▶ _Aim of the exercise_:
As the answer, set down the lines below from the one containing "liver cholangiocarcinoma stained" through the one containing "micrograph exhibits no", exactly and inclusively, and no others.

Stored items
*** Block opens ***

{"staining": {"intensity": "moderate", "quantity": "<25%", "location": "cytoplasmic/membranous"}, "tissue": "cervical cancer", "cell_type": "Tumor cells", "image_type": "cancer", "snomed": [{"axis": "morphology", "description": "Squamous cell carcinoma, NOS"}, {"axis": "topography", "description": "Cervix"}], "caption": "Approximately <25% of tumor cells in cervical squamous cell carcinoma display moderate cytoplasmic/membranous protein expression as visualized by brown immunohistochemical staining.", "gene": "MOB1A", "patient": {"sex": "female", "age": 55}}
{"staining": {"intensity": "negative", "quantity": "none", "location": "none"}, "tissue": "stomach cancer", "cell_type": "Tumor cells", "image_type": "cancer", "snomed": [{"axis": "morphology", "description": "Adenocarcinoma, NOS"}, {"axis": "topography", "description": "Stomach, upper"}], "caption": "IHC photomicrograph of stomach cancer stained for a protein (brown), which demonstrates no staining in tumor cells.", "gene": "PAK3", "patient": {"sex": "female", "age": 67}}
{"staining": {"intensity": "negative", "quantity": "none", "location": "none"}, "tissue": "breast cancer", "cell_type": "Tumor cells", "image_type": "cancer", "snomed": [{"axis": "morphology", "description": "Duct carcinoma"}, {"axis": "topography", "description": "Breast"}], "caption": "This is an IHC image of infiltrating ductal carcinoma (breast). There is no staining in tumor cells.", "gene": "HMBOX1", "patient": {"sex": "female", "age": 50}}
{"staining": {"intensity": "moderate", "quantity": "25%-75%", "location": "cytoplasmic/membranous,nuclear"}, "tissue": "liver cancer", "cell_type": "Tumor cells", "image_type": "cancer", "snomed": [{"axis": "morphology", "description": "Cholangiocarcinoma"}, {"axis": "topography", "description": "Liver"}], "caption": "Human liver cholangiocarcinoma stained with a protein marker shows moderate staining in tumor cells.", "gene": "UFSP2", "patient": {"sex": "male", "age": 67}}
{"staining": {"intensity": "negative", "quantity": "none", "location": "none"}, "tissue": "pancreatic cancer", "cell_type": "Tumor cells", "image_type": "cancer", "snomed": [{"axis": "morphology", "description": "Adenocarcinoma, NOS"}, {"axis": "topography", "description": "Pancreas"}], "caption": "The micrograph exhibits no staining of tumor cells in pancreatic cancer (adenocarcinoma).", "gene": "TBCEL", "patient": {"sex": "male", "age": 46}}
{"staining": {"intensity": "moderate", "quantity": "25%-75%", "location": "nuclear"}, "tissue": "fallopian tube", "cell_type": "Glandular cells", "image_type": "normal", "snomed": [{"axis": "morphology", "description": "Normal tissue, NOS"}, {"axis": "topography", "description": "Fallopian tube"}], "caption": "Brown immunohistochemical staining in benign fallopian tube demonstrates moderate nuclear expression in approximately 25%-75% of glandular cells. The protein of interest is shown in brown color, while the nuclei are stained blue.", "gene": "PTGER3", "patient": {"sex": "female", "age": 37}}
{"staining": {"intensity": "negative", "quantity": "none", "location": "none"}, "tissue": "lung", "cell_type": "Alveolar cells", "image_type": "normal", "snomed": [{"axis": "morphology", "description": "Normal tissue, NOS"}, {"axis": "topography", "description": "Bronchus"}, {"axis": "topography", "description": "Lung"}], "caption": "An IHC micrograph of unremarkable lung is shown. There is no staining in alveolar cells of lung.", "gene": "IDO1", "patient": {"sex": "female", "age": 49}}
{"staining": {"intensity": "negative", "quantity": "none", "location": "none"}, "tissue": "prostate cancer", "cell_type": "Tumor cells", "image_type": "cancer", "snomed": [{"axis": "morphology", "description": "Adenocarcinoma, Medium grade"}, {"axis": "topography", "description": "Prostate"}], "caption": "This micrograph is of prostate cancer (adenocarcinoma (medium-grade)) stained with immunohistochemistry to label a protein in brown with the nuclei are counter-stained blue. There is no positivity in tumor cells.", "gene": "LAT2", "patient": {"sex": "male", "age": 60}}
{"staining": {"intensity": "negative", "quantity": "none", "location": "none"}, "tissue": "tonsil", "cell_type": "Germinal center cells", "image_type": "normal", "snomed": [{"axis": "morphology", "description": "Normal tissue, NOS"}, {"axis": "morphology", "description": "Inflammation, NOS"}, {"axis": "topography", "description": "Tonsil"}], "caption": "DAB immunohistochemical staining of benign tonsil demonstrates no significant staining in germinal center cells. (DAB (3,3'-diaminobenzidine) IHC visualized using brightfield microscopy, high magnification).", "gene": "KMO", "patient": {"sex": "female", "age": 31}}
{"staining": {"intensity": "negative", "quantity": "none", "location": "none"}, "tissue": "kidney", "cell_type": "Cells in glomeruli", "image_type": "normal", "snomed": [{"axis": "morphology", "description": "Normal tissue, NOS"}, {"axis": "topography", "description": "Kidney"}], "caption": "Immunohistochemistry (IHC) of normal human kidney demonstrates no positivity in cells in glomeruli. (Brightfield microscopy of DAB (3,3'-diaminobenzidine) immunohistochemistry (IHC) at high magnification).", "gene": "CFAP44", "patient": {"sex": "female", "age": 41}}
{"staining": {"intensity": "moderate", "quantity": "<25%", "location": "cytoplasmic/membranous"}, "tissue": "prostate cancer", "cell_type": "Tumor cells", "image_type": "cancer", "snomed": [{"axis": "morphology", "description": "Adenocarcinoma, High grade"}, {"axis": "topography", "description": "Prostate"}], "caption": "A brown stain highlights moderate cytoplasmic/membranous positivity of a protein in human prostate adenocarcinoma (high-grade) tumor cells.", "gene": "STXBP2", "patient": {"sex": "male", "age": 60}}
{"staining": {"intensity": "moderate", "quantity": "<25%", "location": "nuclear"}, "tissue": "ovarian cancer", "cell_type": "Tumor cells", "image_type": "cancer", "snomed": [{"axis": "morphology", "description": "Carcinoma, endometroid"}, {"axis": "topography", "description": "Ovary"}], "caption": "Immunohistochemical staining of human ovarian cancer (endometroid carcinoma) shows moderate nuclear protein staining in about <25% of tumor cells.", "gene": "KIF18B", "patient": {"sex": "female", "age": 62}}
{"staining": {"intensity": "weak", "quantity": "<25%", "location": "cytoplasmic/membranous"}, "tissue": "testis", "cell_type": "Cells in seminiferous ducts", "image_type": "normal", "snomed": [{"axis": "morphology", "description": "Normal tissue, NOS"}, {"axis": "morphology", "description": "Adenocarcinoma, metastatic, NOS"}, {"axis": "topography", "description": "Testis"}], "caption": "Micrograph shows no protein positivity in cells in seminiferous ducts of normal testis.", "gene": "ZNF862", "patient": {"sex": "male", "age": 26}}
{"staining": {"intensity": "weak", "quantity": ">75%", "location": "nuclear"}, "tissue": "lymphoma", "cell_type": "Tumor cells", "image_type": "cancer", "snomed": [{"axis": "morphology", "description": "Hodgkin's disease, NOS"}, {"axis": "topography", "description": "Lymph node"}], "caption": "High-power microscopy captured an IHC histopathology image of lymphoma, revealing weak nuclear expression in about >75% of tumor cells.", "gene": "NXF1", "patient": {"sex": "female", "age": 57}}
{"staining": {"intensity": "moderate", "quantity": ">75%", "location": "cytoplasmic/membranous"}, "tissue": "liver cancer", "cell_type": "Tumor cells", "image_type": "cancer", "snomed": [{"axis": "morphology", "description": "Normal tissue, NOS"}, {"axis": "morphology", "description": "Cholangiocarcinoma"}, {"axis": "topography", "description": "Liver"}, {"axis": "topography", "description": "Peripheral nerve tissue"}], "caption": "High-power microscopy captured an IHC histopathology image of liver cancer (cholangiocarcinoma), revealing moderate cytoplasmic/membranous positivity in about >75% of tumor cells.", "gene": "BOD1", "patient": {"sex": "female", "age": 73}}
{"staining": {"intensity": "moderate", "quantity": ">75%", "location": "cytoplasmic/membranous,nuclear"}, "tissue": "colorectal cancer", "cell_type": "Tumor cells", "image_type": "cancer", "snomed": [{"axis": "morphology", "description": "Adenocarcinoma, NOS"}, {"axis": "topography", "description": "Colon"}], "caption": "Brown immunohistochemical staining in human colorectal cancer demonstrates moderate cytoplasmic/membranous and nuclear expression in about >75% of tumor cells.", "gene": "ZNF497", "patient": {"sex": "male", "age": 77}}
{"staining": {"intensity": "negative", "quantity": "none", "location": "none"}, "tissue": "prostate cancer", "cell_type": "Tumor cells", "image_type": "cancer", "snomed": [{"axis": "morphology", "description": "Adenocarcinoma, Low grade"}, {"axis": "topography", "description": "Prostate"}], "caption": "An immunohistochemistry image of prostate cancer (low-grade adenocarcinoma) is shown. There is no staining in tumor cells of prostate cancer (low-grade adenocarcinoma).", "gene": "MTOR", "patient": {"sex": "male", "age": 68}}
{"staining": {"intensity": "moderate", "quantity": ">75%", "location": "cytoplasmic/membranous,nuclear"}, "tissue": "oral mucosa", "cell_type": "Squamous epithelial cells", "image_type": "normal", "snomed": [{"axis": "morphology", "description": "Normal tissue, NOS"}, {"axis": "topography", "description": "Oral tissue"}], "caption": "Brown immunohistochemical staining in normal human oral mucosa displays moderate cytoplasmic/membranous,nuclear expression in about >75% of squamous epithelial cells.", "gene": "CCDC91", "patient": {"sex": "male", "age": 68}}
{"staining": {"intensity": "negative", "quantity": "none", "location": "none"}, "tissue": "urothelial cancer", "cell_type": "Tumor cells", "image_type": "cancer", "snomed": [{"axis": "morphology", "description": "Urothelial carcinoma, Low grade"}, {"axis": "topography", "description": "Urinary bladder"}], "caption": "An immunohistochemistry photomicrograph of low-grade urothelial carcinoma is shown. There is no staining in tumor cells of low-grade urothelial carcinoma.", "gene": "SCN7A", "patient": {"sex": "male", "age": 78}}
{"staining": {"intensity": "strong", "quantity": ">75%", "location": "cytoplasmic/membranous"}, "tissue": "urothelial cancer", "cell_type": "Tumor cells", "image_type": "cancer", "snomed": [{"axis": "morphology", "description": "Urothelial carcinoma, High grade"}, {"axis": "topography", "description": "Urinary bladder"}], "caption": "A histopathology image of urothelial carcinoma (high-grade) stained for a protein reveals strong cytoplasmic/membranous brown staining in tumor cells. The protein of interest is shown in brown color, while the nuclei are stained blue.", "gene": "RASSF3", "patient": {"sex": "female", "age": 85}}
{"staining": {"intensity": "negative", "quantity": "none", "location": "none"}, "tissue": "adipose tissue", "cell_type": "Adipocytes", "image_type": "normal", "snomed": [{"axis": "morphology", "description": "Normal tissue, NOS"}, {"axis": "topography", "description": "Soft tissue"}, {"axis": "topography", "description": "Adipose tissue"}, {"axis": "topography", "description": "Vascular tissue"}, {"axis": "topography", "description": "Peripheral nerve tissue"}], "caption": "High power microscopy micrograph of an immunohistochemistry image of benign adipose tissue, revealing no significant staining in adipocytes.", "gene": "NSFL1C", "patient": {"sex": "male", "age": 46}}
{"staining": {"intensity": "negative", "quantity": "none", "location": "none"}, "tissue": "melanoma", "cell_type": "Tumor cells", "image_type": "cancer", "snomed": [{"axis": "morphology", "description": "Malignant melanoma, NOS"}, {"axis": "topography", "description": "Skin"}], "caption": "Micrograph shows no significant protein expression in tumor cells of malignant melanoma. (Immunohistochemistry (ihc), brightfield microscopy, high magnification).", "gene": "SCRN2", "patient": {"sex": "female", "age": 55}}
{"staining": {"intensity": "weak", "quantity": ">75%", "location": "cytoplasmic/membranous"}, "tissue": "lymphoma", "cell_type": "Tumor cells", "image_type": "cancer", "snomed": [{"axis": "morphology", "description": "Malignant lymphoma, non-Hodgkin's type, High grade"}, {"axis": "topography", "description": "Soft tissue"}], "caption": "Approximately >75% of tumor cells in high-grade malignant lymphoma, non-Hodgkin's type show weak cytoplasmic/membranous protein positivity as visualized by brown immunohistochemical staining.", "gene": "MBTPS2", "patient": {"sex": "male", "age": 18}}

*** Block closes ***

▶ _Answer box_:
{"staining": {"intensity": "moderate", "quantity": "25%-75%", "location": "cytoplasmic/membranous,nuclear"}, "tissue": "liver cancer", "cell_type": "Tumor cells", "image_type": "cancer", "snomed": [{"axis": "morphology", "description": "Cholangiocarcinoma"}, {"axis": "topography", "description": "Liver"}], "caption": "Human liver cholangiocarcinoma stained with a protein marker shows moderate staining in tumor cells.", "gene": "UFSP2", "patient": {"sex": "male", "age": 67}}
{"staining": {"intensity": "negative", "quantity": "none", "location": "none"}, "tissue": "pancreatic cancer", "cell_type": "Tumor cells", "image_type": "cancer", "snomed": [{"axis": "morphology", "description": "Adenocarcinoma, NOS"}, {"axis": "topography", "description": "Pancreas"}], "caption": "The micrograph exhibits no staining of tumor cells in pancreatic cancer (adenocarcinoma).", "gene": "TBCEL", "patient": {"sex": "male", "age": 46}}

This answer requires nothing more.